Aquifer was commissioned by the Symphonieorchester des Bayerischen Rundfunks for the inaugural season of Chief Conductor Sir Simon Rattle with support from Carnegie Hall and the Gesellschafft der Musikfreunde in Wien.

The title refers to a geological structure which can transmit water. It is cast in one movement built from seven sections. It begins by welling up from the deepest notes, before the theme is presented first by the flutes, building to three statements that use more and more of the orchestra. After a breakdown, the theme returns in a slower second section, albeit with more unstable rhythms and harmony; the third section is built on a crawling chromatic bass line. It accelerates into the fast-flowing fourth section, from which emerges a mysterious stillness. The fifth section builds towards a return of the opening material, lapsing then – as before – into a darker slow section with a dragging character. The fast-flowing music breaks through again, culminating in an ecstatic coda.

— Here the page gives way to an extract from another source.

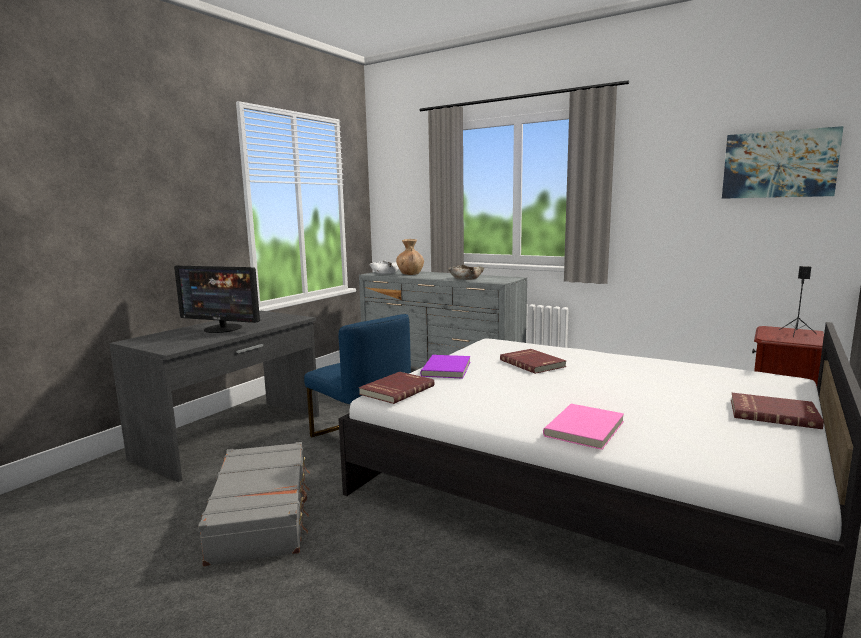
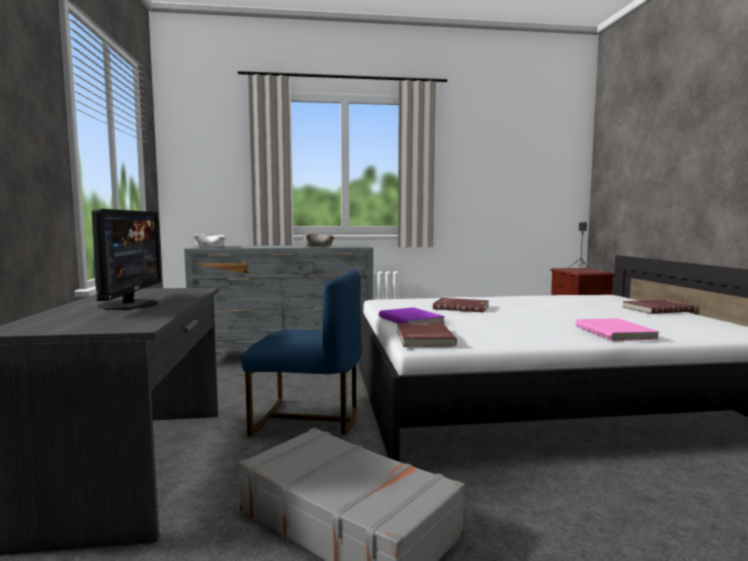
camera: 40 degrees left, 5 degrees down
(222, 329) = (130, 304): monitor -> monitor turned 75 degrees counterclockwise
(410, 274) = (245, 246): brown vase -> none
(779, 164) = (542, 156): picture -> none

Simon Rattle has championed Adès’ music for over a quarter of a century. In 1997 he commissioned Asyla – which would subsequently win the Grawemeyer prize – for the City of Birmingham Symphony Orchestra  and would subsequently conduct the work internationally over 35 times, including at his 2002 inaugural concert with the Berlin Philharmonic, with whom he later premiered Tevot in 2007. In 2020 Rattle conducted the world premiere of Adès’ Dawn with the London Symphony Orchestra at the BBC Proms.